Wednesday 13 October 2021

Mind and change

The second week of November is Science Week. It was a bit piano last year, what with Coronarama but The Powers that Science are trying for a bigger splash this year. A national, multi-venue, several day festival needs a good bit of forward planning. [spoiler] Wexford Science Café has decided on a theme of Metanoia - allowing your certainties to be toppled by evidence. This is particularly on point because of the bunkers, barricades and tribalism which has been cemented by The Virus. I think the formal question put to participants will be "What have you changed your mind about since Wuhan?". The participants in the WSC gig in Science Week will mostly be, well, scientists.

Meeeeee! I cried, without really having a clue about whether I had changed my fossilized thought-cycles about anything since March last year. I find myself notably prone to availability error: I {gab | blob} happily on [and on] about what is uppermost in my 'mind' so I had a couple of ideas available which could be worked into a five minute piece-to-camera.  But my original idea, about the ethics of keeping small animals in homes, was bit edgy for pet-loving Ireland. So it was erasers out, and back to the tabula raza to think about my recent mind-changing experiences.

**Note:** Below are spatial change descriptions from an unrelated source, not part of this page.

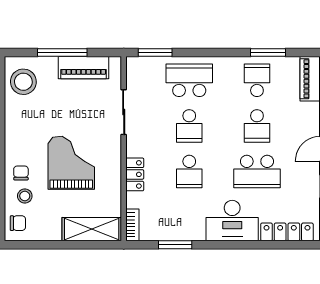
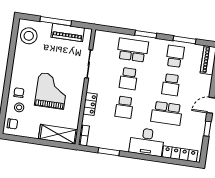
window: (155, 53) -> (146, 34), moved

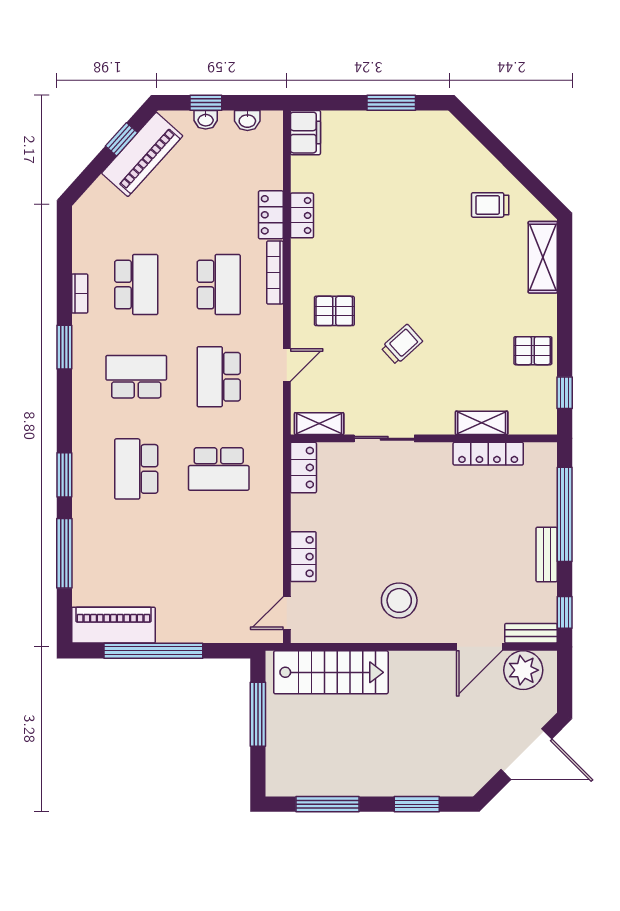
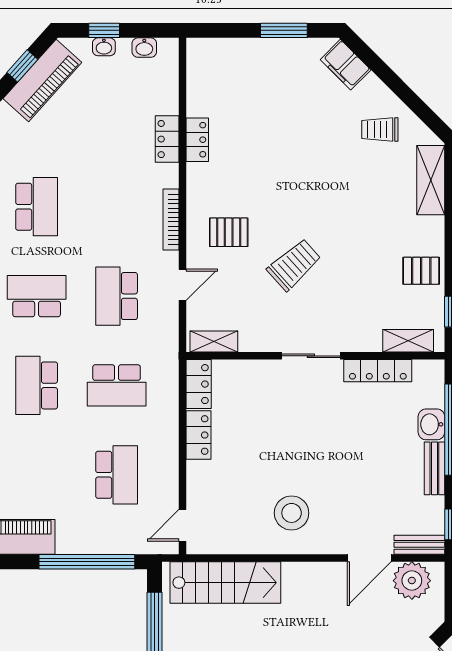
filing cabinet: (305, 133) -> (346, 65), moved, turned 135
bookcase: (275, 273) -> (171, 219), moved
school desk: (219, 285) -> (117, 475), moved
trolley: (402, 344) -> (294, 265), width x1.36, depth x1.39
shelving: (482, 423) -> (408, 341), moved
sliding door: (384, 438) -> (311, 356), moved
washbasin: (543, 509) -> (431, 424), added
locker: (303, 557) -> (199, 435), moved
window: (153, 651) -> (87, 562), moved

A tuthree weeks ago, when I was on the hill scything bracken with my neighbours and was getting talked at by one of them about the pernicious dockens Rumex obtusifolius & R. crispus which were taking over his pastures. This man is scientifically ignorant but not stupid and his solution was to spray the whole field with a dicot specific herbicide like by 2,4-dichlorophenoxyacetic acid aka 2,4-D [branded Trimec; I've blobbed about how this selective chemical works]. But, he said in his stream of consciousness, it will kill all the clover and I know that clover is, well, A Good Thing.  This same man used to say kidding-not-kidding that with modern farming if it couldn't be done from a tractor seat, it wouldn't be done at all. I turned away back to The Work and pondered how and whether a different view of docks could turn them into an asset. That's a well-trodden path of ponder since farming stopped turning stock into species-diverse meadows and embraced monocultures of Lolium perenne - perennial rye-grass - which tests have shown will get sheep and cattle up to market weight quicker than any other species . . . especially if you lurry on the nitrates. Docks are weeds because they are successful when all the other dicots have been done to death.

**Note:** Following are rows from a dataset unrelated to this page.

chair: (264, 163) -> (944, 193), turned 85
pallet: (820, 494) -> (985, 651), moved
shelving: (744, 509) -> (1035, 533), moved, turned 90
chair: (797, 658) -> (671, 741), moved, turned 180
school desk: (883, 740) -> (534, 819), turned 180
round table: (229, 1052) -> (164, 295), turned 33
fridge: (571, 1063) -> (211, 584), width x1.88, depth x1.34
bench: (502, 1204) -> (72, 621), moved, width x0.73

The very next day I heard Catherine "Sheepish" Friend talking about composting bracken and wool as a replacement for peat-based compost. Now that was a change of view-point about my previous six days of work trying to make bracken disappear rather than having sheep disappear into banks of bracken far higher than their woolly backs. I sort of knew that the old people used to harvest bracken as an available winter bedding which was thrifty but labour intensive. But this was a whole other view of the value of ferns. And right now the value >!for shame!< of a shorn fleece is about the same as a Mars bar and much less than a latte. As proof of principle, I went down to a field more convenient than The Hill and cut a generous sheaf of bracken [L] to add to the compost. Need some industrial espionage [or indeed some original scientific research] to determine the exact proportions of ferns to fleece.

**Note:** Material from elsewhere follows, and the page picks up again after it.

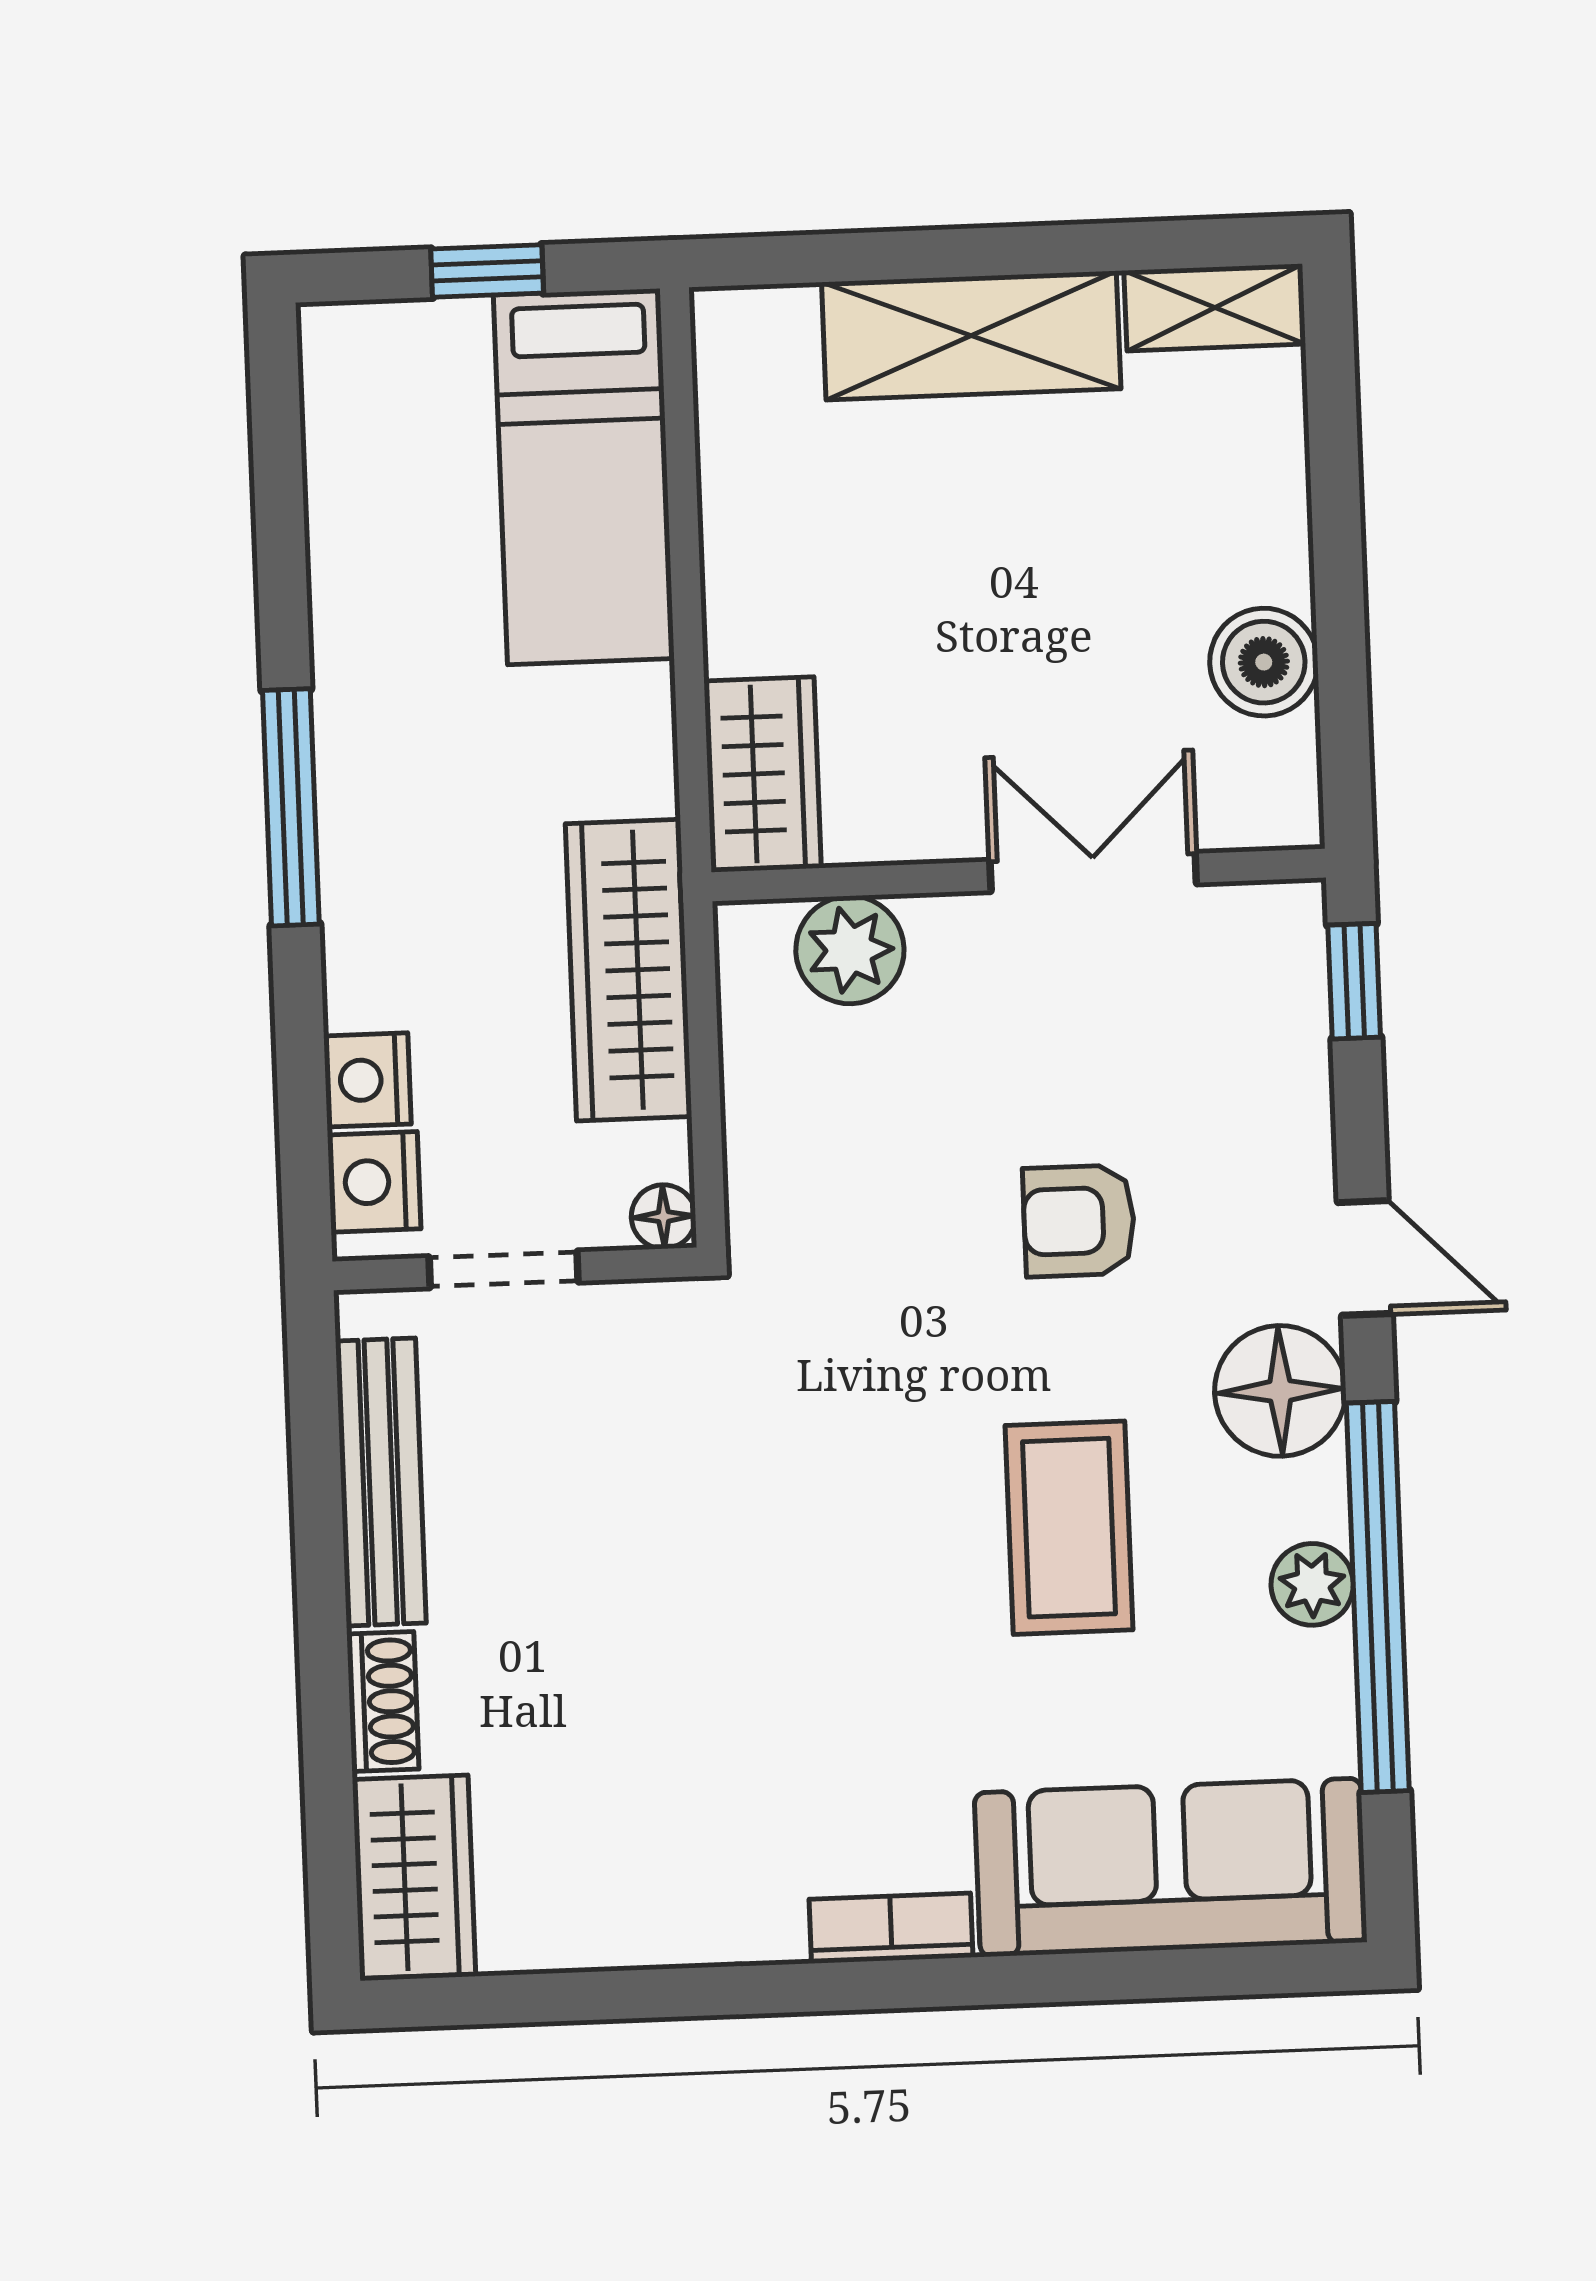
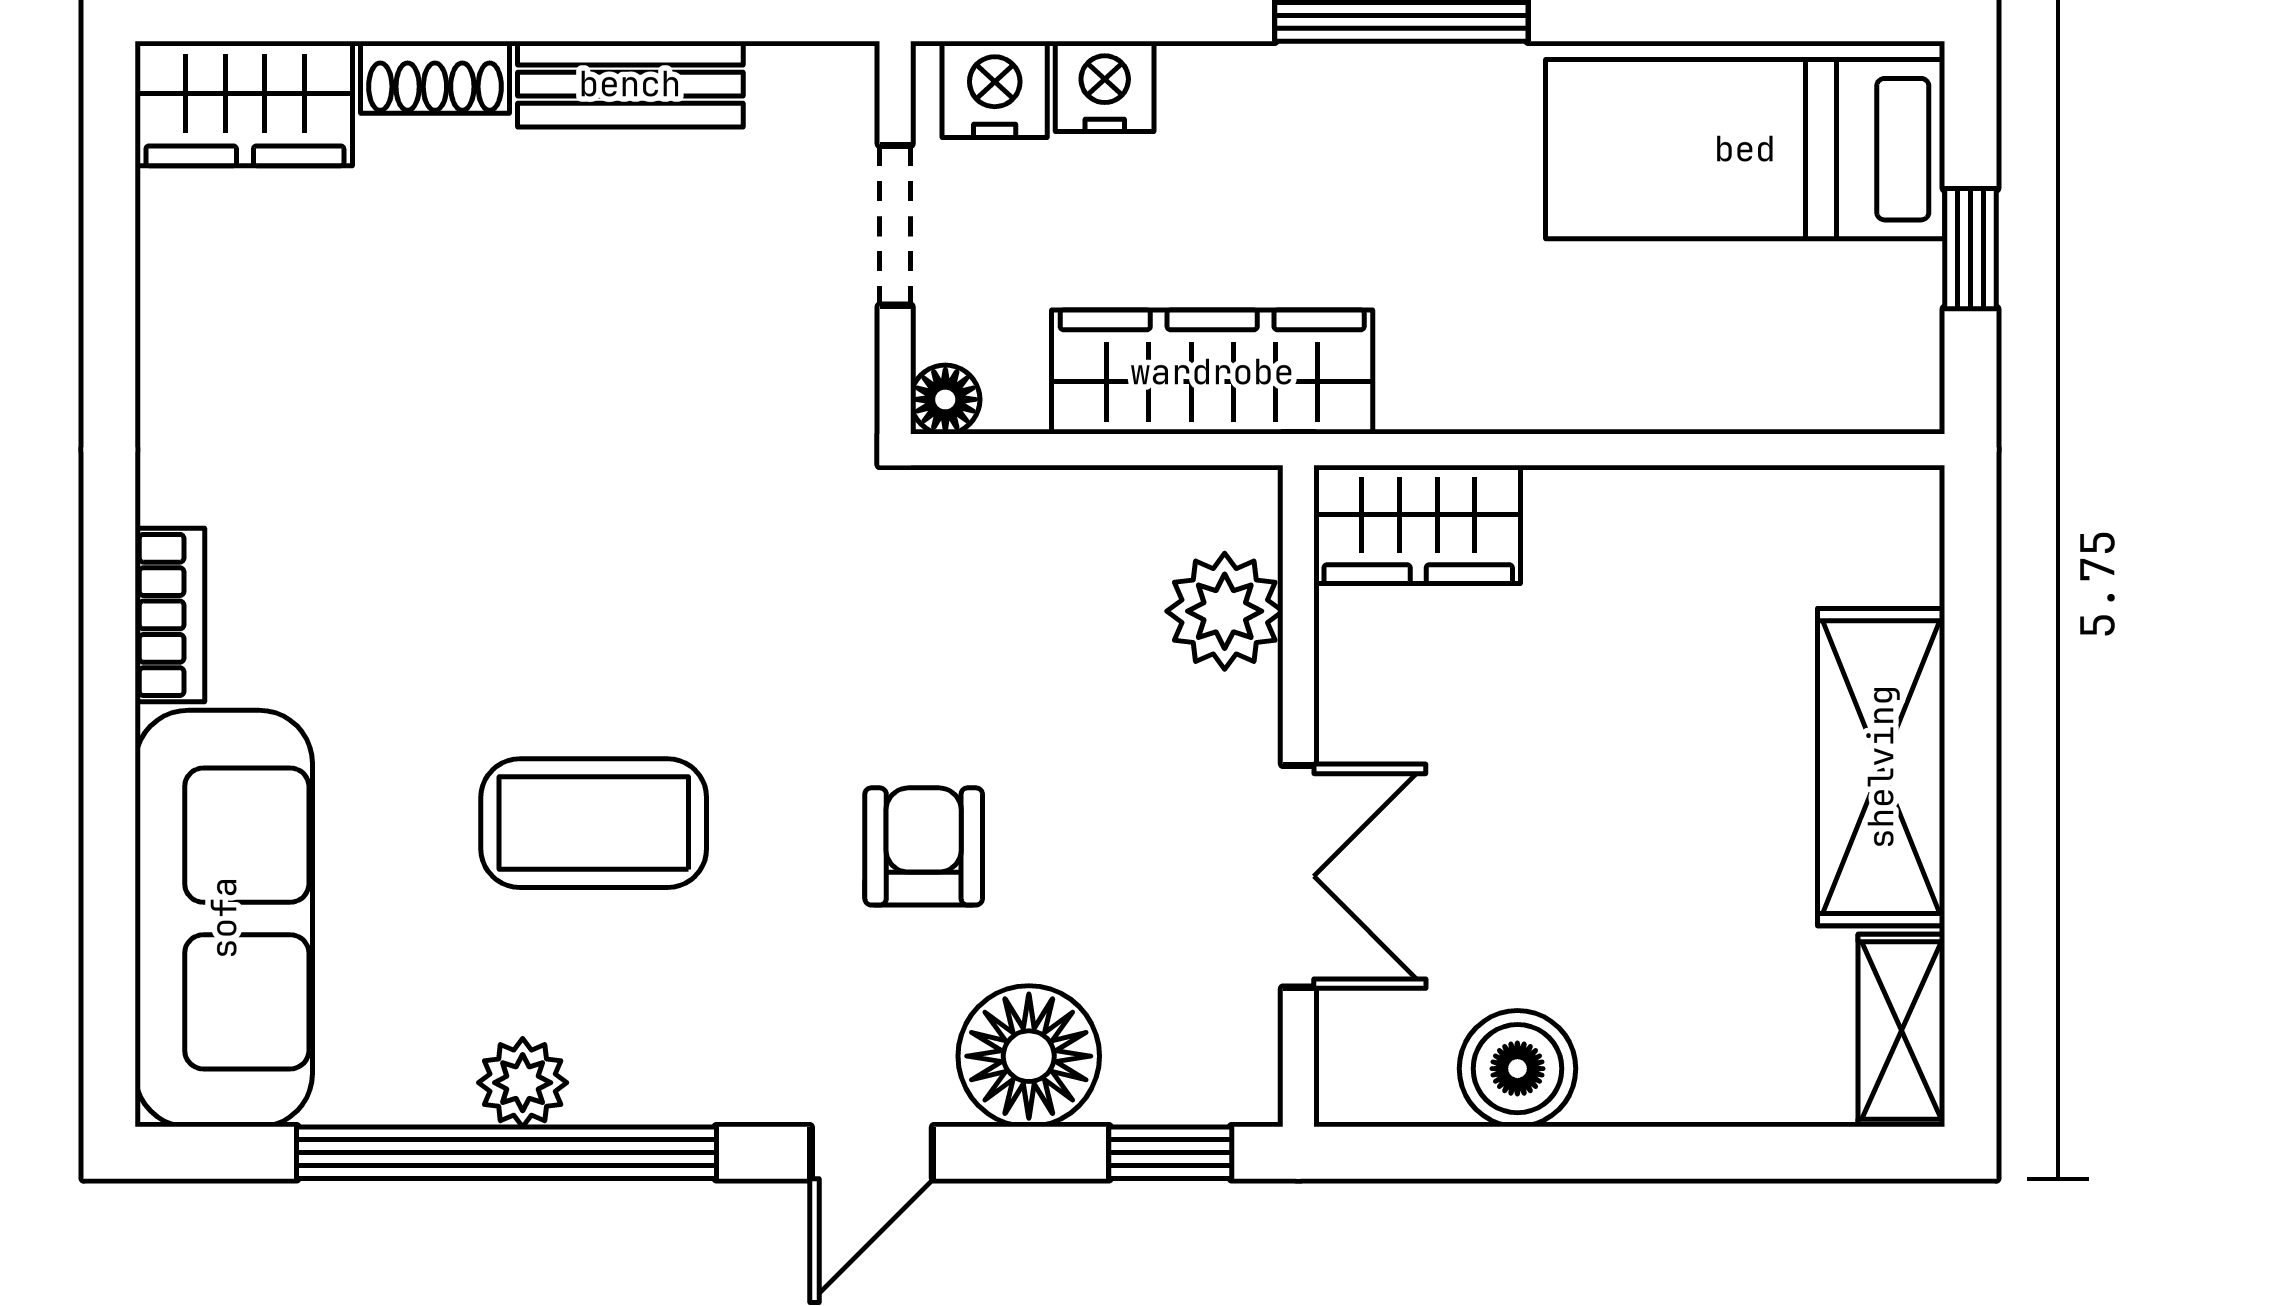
bed: (584, 477) -> (1745, 149), moved
floor lamp: (1280, 1391) -> (1029, 1056), moved
bench: (381, 1482) -> (630, 84), width x0.73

Another option for surplus fleece is as packing for boggy walk-ways in Co Leitrim. [via G my KK correspondent]

Like Baldwin's of The Déise who started making ice-cream on the farm because it was tooo depressing to see their milk sold for half-nothing and turned into milk-powder. You can add value to things if you are creative and work hard on the marketing. Paddy and Joyce O’Keeffe, pioneers in the dairy-biz and founders of Tipperary Organic Ice Cream [prev] retired in 2008.